大陸法係國家和地區建立的產品責任懲罰性賠償製度還存在各種各樣的爭議,也存在著各種缺陷,但值得欣慰的是,大陸法係國家和地區已經關注到該製度所體現的價值,並正在著手加以引進,這無疑證明了該製度的光明前景。
三、我國立法規定及評析
(一)我國產品責任懲罰性賠償數額評析
2009年《食品安全法》的出台,加重了食品藥品領域的產品責任人的責任。該法第96條規定:“違反本法規定,造成人身、財產或者其他損害的,依法承擔賠償責任。生產不符合食品安全標準的食品或者銷售明知是不符合食品安全標準的食品,消費者除要求賠償損失外,還可以向生產者或者銷售者要求支付價款十倍的賠償金。”該規定相比較之前較早的《消費者權益保護法》而言,有兩點進步之處:第一,《消費者權益保護法》第49條“雙倍價款返還”的條款適用的前提是經營者與消費者之間必須存在合同關係,也即假如第三方使用了產品而造成損害,但如果其不能舉證證明其與經營者之間存在直接的合同關係,該第三方消費者同樣得不到任何賠償的。而《食品安全法》則不再強調食品生產者或銷售者與消費者之間須存在合同關係,這點也是符合產品責任懲罰性賠償的要件之一的。第二,《消費者權益保護法》第49條認為,隻要經營者有欺詐行為,那麼即使行為對消費者未造成任何損害後果,也應適用該條款。事實上,侵權責任的適用前提是侵權行為必須造成一定的損害後果。而《食品安全法》規定了適用十倍賠償的前提是消費者消費後產生了一定的損害後果,但對於該損害後果的大小則不過問。這也是符合產品責任懲罰性賠償的構成要件之一的。

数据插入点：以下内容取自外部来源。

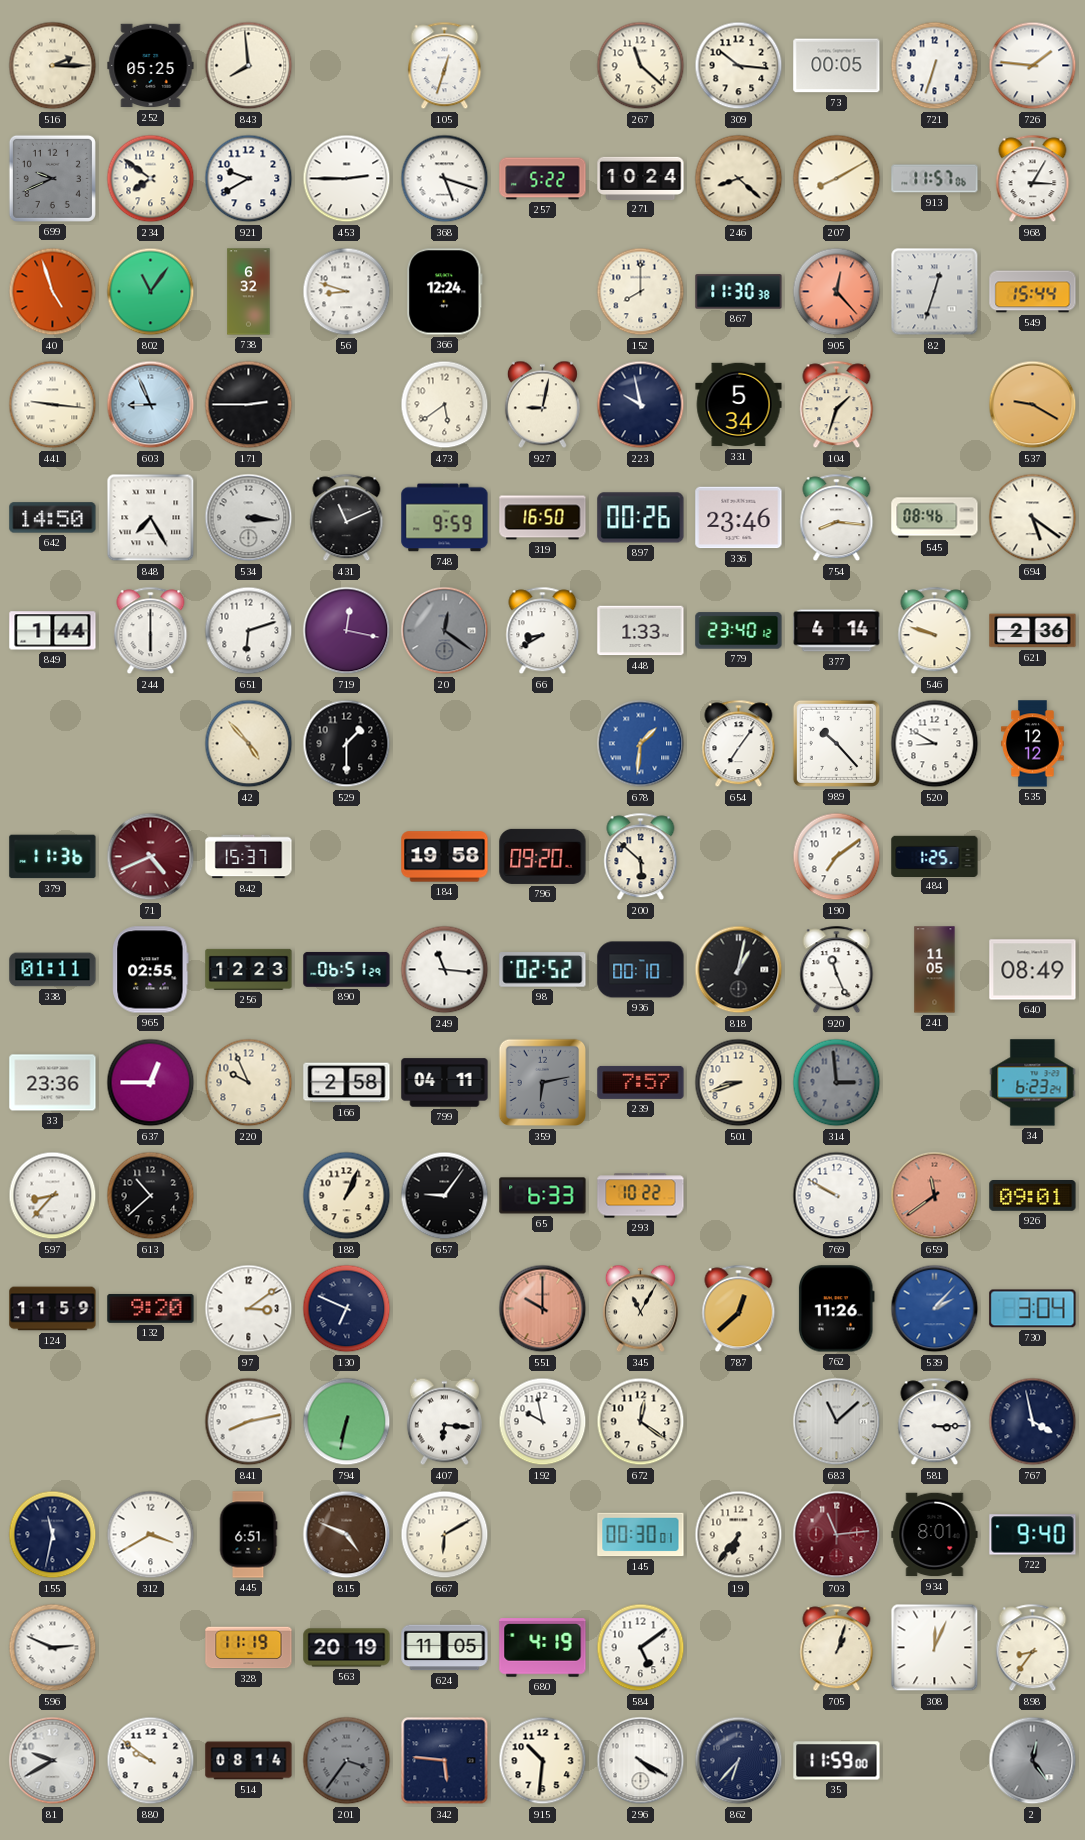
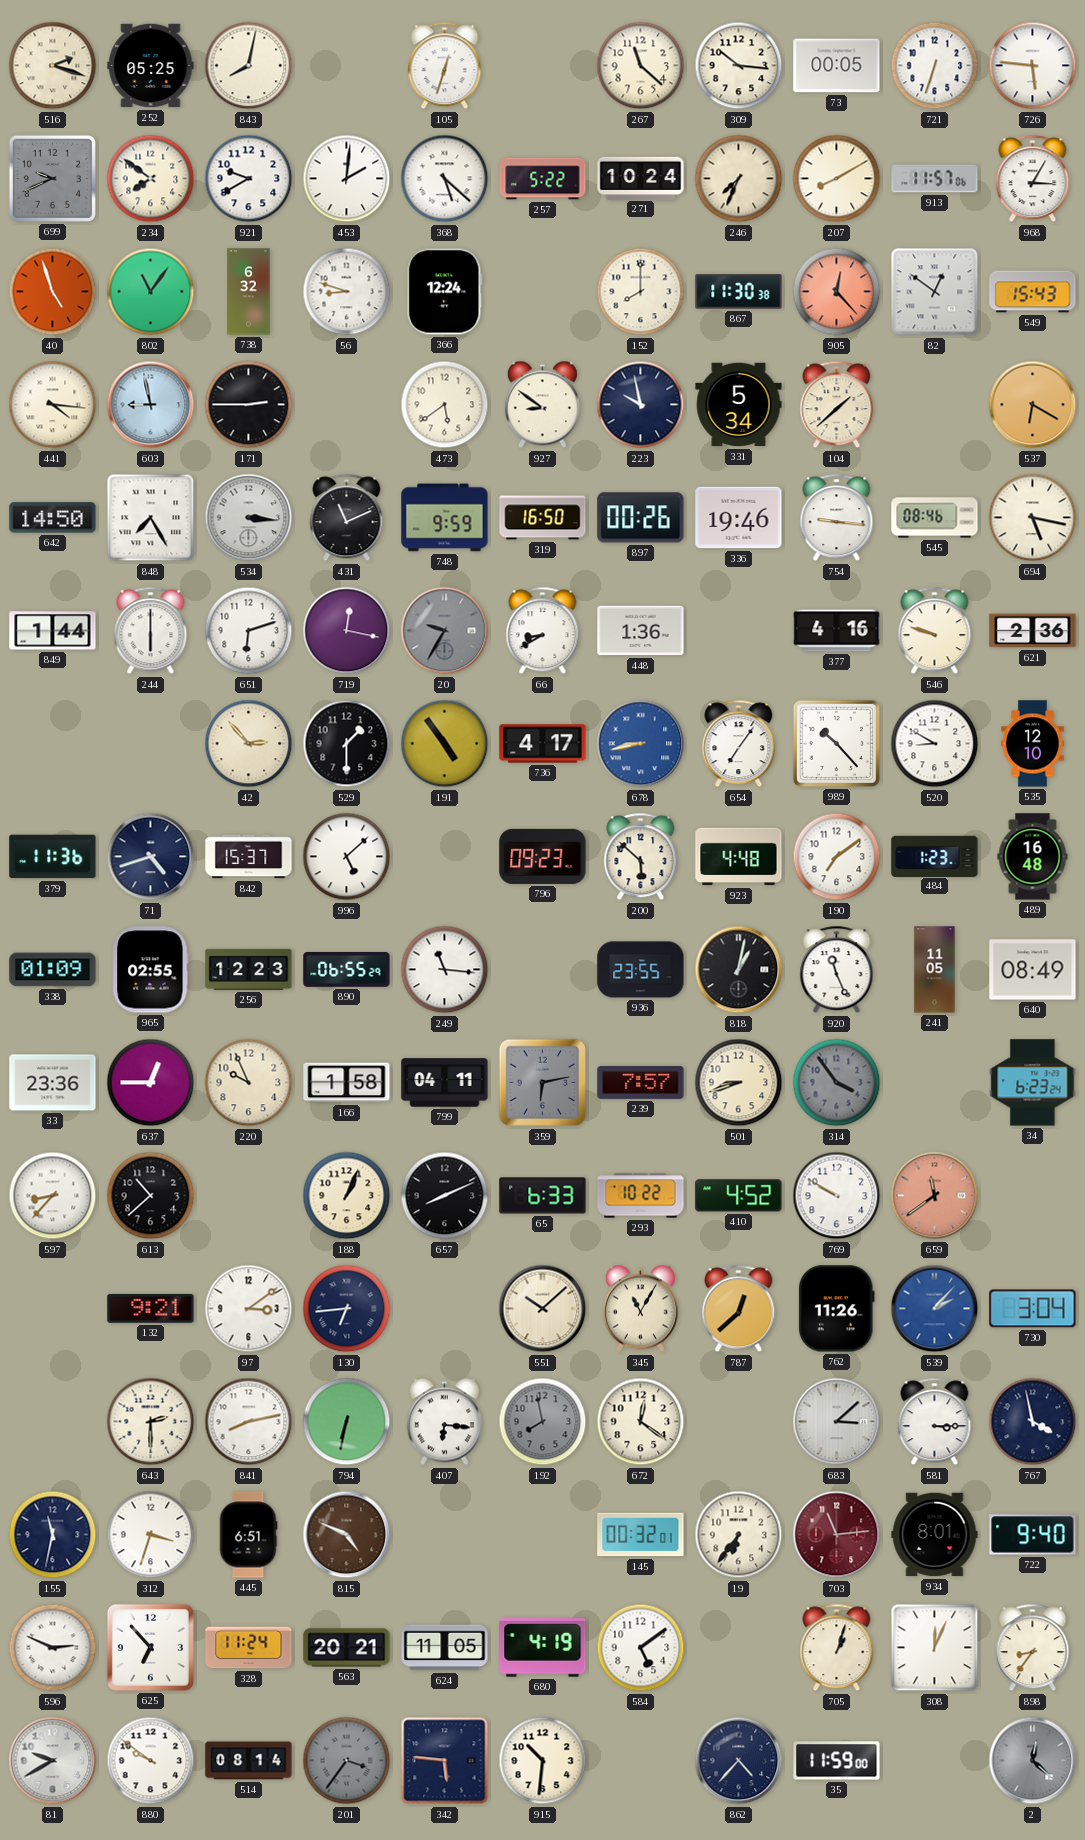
516: 2:15 -> 2:18
843: 7:59 -> 8:02
726: 1:46 -> 5:46
453: 2:45 -> 2:01
368: 5:18 -> 5:22
246: 8:22 -> 7:34
82: 12:33 -> 12:51
549: 15:44 -> 15:43
441: 9:16 -> 4:16
603: 8:56 -> 8:58
927: 9:02 -> 8:51
104: 1:33 -> 1:38
537: 9:20 -> 6:20
336: 23:46 -> 19:46
754: 8:16 -> 9:16
694: 5:21 -> 5:17
20: 12:21 -> 9:35
448: 1:33 -> 1:36
779: 23:40 -> none
377: 4:14 -> 4:16
42: 4:53 -> 2:53
191: none -> 4:54
736: none -> 4:17
678: 1:31 -> 8:43
535: 12:12 -> 12:10
71: 4:41 -> 4:42
71 dial: burgundy -> navy
996: none -> 5:08
184: 19:58 -> none
796: 09:20 -> 09:23
923: none -> 4:48
484: 1:25 -> 1:23
489: none -> 16:48
338: 01:11 -> 01:09
890: 06:51 -> 06:55
98: 02:52 -> none
936: 00:10 -> 23:55
166: 2:58 -> 1:58
314: 2:59 -> 3:54
657: 9:06 -> 8:11
410: none -> 4:52
926: 09:01 -> none
124: 11:59 -> none
132: 9:20 -> 9:21
130: 6:49 -> 6:44
551: 10:00 -> 10:08
551 dial: salmon -> cream
643: none -> 2:30
192: 9:58 -> 7:58
192 dial: white -> grey
683: 11:08 -> 3:08
312: 3:40 -> 3:33
667: 6:10 -> none
145: 00:30 -> 00:32
625: none -> 6:53
328: 11:19 -> 11:24
563: 20:19 -> 20:21
296: 4:20 -> none
862: 6:37 -> 4:37
2: 12:24 -> 12:22
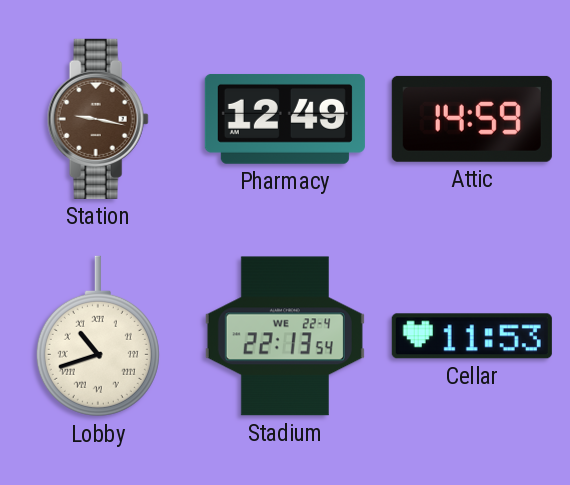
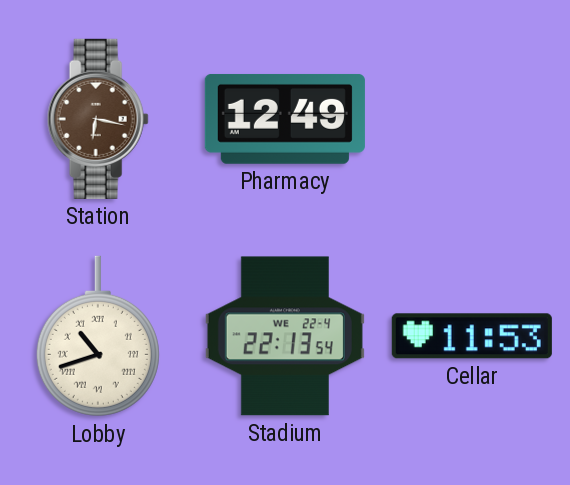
Station: 9:17 -> 6:17
Attic: 14:59 -> none
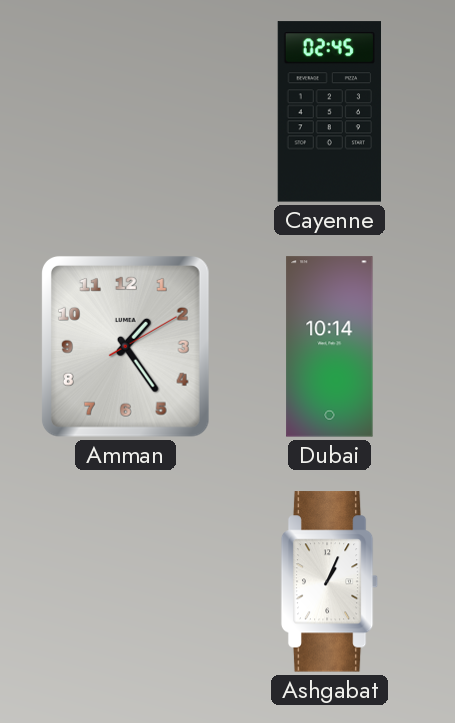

而《侵權責任法》則在《食品安全法》規定的基礎上進一步規定了統領整個產品責任領域的懲罰性賠償製度。該法第47條中明確規定:“明知產品存在缺陷仍然生產、銷售,造成他人死亡或者健康嚴重損害的,被侵權人有權請求相應的懲罰性賠償。”首先,該法條規定了被侵權人有權提起懲罰性賠償的前提是產品責任人在主觀上須是“明知”,即故意,實際上是借鑒了懲罰性賠償製度比較成熟的國家——美國的做法。但結合我國國情而言,未免太過苛刻,而且關於這種“明知”的舉證責任的歸屬問題亦未加以提及。如果是過錯歸責原則,那麼在現實中,作為弱勢一方的消費者是無法也是不可能有能力對產品責任人主觀狀態加以舉證的。其次,產品缺陷須造成死亡或健康嚴重損害這兩種結果,關於其中的“健康”應作何解釋,是僅指肌體上健康抑或還需包含受害人的精神健康利益在內,尚待司法解釋予以規定。第三,該條僅規定了生產者、銷售者為承擔責任的主體,那麼倉儲者是否應承擔責任?依《侵權責任法》第44條的規定:“因運輸者、倉儲者等第三人的過錯使產品存在缺陷,造成他人損害的,產品的生產者、銷售者賠償後,有權向第三人追償。”可見,從便利受害者責任追償的角度看,倉儲者由於其中間商的地位,在實際追償過程中較難追責,因此該條規定限定了產品責任懲罰性賠償的責任主體僅為生產者、銷售者較為妥當。最後,該條款僅籠統地規定了“在產品缺陷致人損害後,被侵權人有權請求相應的懲罰性賠償”,至於何謂“相應的懲罰性賠償”應如何理解、具體懲罰性賠償數額的認定問題,尚需立法機關的權威解釋,但如果不能確定產品責任領域內懲罰性賠償金的具體數額,那麼該製度的實施價值顯然會大打折扣的。